*The request:* Recast the stretch from the start of the records through the line containing "latitude: 46.2954" as a JSON list of strings, one string per line, leaving out any blank lines.

-------- Records

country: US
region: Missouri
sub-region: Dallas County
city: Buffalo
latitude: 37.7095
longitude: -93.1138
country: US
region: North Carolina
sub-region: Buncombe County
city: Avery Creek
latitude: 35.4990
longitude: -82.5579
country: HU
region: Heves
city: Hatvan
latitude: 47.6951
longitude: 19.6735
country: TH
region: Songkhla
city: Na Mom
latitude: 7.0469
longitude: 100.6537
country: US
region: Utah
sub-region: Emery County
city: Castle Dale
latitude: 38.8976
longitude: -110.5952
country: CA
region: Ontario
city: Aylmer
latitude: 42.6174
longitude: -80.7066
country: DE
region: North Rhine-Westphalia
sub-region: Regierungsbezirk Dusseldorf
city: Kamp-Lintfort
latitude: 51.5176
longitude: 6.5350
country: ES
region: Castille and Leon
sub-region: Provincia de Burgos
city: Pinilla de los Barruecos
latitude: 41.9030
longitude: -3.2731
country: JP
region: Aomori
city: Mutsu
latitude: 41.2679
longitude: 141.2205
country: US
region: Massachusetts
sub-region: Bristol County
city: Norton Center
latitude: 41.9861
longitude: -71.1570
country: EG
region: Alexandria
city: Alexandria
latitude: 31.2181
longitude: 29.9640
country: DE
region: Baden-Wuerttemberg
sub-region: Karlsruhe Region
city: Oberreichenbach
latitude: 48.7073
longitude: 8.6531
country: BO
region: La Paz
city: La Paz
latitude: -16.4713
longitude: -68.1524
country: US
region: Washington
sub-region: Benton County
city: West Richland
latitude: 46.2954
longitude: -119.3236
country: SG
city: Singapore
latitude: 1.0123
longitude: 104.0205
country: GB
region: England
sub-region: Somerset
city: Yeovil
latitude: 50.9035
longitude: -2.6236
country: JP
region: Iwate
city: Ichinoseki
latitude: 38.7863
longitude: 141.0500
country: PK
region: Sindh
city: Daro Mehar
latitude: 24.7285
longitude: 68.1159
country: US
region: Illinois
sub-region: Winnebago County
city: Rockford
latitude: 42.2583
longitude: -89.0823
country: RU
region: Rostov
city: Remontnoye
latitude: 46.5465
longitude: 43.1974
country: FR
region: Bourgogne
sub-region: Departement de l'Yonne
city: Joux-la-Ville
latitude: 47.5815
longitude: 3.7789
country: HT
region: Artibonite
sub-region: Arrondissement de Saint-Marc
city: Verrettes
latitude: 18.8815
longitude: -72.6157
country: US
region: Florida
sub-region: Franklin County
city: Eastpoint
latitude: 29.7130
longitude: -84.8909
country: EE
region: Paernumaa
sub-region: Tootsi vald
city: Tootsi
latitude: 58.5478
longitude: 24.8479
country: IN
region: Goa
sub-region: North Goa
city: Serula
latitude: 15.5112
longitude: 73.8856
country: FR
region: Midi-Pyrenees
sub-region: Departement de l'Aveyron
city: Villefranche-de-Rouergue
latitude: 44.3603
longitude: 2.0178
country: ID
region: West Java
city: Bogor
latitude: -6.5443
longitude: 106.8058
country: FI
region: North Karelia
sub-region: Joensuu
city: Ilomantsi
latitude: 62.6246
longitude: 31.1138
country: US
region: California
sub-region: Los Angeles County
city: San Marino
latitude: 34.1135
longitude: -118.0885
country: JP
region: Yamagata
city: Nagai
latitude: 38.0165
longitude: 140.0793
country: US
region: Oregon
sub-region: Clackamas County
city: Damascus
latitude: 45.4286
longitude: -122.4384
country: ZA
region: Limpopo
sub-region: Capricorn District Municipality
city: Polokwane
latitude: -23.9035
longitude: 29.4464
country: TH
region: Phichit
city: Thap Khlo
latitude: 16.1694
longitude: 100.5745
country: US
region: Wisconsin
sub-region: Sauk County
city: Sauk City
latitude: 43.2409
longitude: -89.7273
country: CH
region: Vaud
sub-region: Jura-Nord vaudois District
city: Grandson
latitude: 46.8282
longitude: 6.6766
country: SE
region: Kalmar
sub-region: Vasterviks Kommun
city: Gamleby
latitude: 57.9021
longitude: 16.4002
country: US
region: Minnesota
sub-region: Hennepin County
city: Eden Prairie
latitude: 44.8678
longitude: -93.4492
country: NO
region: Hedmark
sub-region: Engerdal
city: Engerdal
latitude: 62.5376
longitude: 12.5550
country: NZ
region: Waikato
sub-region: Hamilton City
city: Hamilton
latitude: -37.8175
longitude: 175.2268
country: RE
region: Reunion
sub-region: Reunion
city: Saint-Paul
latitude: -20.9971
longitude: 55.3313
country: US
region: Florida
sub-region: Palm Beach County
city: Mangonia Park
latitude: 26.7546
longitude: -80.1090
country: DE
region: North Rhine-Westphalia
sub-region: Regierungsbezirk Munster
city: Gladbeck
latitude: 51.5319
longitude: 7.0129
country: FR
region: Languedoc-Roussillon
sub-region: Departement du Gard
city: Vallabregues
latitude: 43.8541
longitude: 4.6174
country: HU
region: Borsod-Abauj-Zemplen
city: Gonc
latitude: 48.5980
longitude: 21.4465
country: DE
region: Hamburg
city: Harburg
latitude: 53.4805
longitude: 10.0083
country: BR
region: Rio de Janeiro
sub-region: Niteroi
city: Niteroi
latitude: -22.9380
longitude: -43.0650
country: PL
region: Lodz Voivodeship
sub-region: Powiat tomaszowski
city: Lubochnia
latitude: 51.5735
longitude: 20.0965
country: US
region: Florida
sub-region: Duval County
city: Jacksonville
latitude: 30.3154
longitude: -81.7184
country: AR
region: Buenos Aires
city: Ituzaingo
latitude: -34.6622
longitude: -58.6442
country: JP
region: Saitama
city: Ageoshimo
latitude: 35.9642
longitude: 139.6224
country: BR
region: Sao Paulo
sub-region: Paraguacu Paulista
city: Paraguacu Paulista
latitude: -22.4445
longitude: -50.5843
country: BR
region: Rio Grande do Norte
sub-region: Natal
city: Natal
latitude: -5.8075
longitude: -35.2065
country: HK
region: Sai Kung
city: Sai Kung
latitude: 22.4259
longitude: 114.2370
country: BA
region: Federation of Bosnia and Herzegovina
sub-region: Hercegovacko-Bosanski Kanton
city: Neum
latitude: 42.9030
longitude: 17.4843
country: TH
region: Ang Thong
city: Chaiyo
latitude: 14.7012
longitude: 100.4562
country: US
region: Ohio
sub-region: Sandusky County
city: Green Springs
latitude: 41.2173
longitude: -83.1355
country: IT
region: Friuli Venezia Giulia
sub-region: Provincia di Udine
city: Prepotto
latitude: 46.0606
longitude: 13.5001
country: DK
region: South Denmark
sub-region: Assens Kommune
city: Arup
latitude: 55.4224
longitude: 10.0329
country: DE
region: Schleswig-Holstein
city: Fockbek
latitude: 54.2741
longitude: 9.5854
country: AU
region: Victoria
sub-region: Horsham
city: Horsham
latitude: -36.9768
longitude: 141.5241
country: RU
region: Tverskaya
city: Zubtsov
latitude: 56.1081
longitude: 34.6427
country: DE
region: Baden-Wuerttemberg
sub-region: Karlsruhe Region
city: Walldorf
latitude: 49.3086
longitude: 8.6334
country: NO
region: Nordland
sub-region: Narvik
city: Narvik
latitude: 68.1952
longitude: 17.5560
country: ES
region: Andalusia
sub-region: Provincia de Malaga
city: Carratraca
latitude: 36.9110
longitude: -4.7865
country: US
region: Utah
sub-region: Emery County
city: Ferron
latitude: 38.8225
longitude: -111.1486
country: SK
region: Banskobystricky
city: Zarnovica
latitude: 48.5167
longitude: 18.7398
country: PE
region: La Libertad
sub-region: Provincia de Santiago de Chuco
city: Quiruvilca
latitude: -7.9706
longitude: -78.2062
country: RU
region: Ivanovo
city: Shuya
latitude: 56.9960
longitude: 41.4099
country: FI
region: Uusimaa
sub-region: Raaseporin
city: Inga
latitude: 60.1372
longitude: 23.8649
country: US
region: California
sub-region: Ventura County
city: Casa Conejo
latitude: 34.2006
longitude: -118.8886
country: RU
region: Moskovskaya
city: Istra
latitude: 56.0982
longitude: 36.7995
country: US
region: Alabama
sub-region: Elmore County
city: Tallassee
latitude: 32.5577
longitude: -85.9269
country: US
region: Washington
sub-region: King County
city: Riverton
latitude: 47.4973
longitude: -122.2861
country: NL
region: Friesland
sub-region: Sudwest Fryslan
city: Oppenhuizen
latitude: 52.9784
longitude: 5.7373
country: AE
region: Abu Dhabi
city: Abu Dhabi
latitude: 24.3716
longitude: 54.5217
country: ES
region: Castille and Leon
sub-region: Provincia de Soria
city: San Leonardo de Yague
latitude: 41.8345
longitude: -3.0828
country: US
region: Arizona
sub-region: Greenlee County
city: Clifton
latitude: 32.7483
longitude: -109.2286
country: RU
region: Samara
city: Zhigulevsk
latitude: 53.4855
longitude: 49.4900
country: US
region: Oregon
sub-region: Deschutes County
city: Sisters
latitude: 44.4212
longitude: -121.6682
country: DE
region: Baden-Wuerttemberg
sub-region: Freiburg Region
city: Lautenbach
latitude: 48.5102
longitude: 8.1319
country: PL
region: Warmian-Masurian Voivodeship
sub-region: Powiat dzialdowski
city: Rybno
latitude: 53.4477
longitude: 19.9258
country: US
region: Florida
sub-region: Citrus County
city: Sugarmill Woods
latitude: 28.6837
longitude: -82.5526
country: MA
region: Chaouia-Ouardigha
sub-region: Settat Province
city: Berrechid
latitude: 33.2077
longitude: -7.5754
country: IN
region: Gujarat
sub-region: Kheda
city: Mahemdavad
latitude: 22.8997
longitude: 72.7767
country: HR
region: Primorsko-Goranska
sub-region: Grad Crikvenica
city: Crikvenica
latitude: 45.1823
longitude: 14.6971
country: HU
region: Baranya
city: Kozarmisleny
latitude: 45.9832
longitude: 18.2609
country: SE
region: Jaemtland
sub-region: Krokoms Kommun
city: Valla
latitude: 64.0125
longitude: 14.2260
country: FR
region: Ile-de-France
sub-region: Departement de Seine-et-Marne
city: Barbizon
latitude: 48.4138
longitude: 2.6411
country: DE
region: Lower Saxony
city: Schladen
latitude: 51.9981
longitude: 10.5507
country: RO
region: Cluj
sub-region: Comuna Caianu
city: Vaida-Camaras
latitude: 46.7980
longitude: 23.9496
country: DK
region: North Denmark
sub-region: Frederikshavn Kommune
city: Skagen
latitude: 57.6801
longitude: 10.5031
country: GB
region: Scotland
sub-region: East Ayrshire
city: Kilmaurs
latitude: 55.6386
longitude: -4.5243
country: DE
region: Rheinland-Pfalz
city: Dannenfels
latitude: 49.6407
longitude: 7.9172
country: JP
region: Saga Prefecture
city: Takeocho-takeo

----------------

*Problem solution:*
[
  "country: US",
  "region: Missouri",
  "sub-region: Dallas County",
  "city: Buffalo",
  "latitude: 37.7095",
  "longitude: -93.1138",
  "country: US",
  "region: North Carolina",
  "sub-region: Buncombe County",
  "city: Avery Creek",
  "latitude: 35.4990",
  "longitude: -82.5579",
  "country: HU",
  "region: Heves",
  "city: Hatvan",
  "latitude: 47.6951",
  "longitude: 19.6735",
  "country: TH",
  "region: Songkhla",
  "city: Na Mom",
  "latitude: 7.0469",
  "longitude: 100.6537",
  "country: US",
  "region: Utah",
  "sub-region: Emery County",
  "city: Castle Dale",
  "latitude: 38.8976",
  "longitude: -110.5952",
  "country: CA",
  "region: Ontario",
  "city: Aylmer",
  "latitude: 42.6174",
  "longitude: -80.7066",
  "country: DE",
  "region: North Rhine-Westphalia",
  "sub-region: Regierungsbezirk Dusseldorf",
  "city: Kamp-Lintfort",
  "latitude: 51.5176",
  "longitude: 6.5350",
  "country: ES",
  "region: Castille and Leon",
  "sub-region: Provincia de Burgos",
  "city: Pinilla de los Barruecos",
  "latitude: 41.9030",
  "longitude: -3.2731",
  "country: JP",
  "region: Aomori",
  "city: Mutsu",
  "latitude: 41.2679",
  "longitude: 141.2205",
  "country: US",
  "region: Massachusetts",
  "sub-region: Bristol County",
  "city: Norton Center",
  "latitude: 41.9861",
  "longitude: -71.1570",
  "country: EG",
  "region: Alexandria",
  "city: Alexandria",
  "latitude: 31.2181",
  "longitude: 29.9640",
  "country: DE",
  "region: Baden-Wuerttemberg",
  "sub-region: Karlsruhe Region",
  "city: Oberreichenbach",
  "latitude: 48.7073",
  "longitude: 8.6531",
  "country: BO",
  "region: La Paz",
  "city: La Paz",
  "latitude: -16.4713",
  "longitude: -68.1524",
  "country: US",
  "region: Washington",
  "sub-region: Benton County",
  "city: West Richland",
  "latitude: 46.2954"
]